Sauter l'index du livret et aller au contenu de la page

Évaluation et Rapport de situation du COSEPAC sur l'oreillard maculé (Euderma maculatum) au Canada

Facteurs limitatifs et menaces

Selon Pierson et Rainey (1998), sa rareté ainsi que ses besoins particuliers en matière de gîtes et sa répartition irrégulière font de l’oreillard maculé une espèce préoccupante, à protéger dans l’ensemble de son aire de répartition.

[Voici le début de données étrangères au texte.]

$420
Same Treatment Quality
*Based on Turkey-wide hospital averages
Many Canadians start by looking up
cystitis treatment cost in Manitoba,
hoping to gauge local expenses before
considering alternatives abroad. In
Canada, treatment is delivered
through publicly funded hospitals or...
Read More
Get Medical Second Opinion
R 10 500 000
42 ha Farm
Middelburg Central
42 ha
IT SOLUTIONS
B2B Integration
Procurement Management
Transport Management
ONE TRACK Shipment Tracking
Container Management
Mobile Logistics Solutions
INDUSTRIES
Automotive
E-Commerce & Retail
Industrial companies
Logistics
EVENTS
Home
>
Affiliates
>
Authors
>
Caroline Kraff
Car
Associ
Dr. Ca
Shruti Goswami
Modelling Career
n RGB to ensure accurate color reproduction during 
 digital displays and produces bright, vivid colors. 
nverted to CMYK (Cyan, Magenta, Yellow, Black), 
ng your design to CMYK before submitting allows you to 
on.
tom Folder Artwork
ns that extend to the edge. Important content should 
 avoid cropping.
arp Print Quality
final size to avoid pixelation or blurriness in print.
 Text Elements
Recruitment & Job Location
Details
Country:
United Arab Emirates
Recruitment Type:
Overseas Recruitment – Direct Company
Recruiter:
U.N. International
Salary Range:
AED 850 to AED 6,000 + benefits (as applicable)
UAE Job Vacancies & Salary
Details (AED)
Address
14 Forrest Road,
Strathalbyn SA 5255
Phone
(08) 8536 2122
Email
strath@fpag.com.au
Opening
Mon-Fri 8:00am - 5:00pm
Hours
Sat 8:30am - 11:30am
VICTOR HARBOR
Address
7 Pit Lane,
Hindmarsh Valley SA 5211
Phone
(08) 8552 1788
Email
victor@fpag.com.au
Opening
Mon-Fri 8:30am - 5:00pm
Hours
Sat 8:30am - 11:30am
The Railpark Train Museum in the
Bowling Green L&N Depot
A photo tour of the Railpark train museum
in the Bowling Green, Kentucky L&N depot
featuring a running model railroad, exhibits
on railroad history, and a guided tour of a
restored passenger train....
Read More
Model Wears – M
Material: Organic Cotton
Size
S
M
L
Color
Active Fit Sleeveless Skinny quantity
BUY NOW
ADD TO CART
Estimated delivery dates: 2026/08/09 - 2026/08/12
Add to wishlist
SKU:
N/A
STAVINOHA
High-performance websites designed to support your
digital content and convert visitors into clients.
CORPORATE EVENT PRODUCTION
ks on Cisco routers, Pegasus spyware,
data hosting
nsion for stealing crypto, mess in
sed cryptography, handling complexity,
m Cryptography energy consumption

Les habitats d’alimentation et les gîtes ne font l’objet d’aucune menace évidente. La disponibilité de gîtes adaptés peut être un facteur limitatif pour l’oreillard maculé au Canada. Sarell et Haney (2000) ont constaté que les gîtes sur les falaises étaient irrégulièrement distribués dans tout le sud de la vallée de l’Okanagan et qu’ils étaient pour la plupart séparés d’au moins 2 km. Parmi les menaces particulières pour ces gîtes figurent les activités d’escalade et les cours de pilotage d’hélicoptère en milieu montagneux. Toutefois, ces activités semblent se limiter à quelques falaises du sud de la vallée de l’Okanagan. L’exploitation des carrières, les travaux routiers et les activités forestières pourraient aussi avoir des répercussions sur les oreillards maculés qui gîtent (des preuves anecdotiques indiquent que l’espèce est vulnérable aux perturbations sonores) [Garcia et al., 1995]. Les habitats naturels du sud des vallées de l’Okanagan et de la Similkameen ont été modifiés par l’agriculture et l’urbanisation, mais l’oreillard maculé fait preuve de souplesse quant à son habitat d’alimentation, se nourrissant dans des prés de fauche, des champs abandonnés et des terrains de golf.

Il est peu probable que les proies de cette espèce, les papillons de nuit, constituent un facteur limitatif. Selon Don Lafontaine (obser. pers.), c’est dans les steppes de purshie tridentée (Purshia tridentata) et d’armoise tridentée (Artemisia tridentata) que la diversité des papillons de nuit dans la vallée de l’Okanagan est la plus forte. Les terres agricoles et les vergers présentent une diversité médiocre, mais tendent à abriter de fortes densités de quelques espèces de papillons de nuit. Dans les grandes régions fruiticoles, par exemple la vallée de l’Okanagan, on ignore quel impact ont sur l’oreillard maculé les pesticides qui sont épandus pour lutter contre les ravageurs.

La perturbation des hibernacles est peut-être une préoccupation majeure pour de nombreuses chauves-souris des régions tempérées, mais on ne connaît pas l’aire de répartition de la population canadienne d’oreillards maculés en hiver. Les relevés réalisés en hiver dans 18 cavernes et mines de l’aire de répartition canadienne n’ont pas permis de trouver d’oreillards maculés en hibernation (Nagorsen et al., 1993). Il se peut que cette chauve-souris hiberne sur les falaises de son aire de répartition estivale ou qu’elle migre vers des sites d’hibernation inconnus, aux États-Unis. Comme les gîtes diurnes sont inaccessibles et que l’espèce se nourrit en vol, les prédateurs sont rares. Aucune maladie ne semble représenter un facteur limitatif.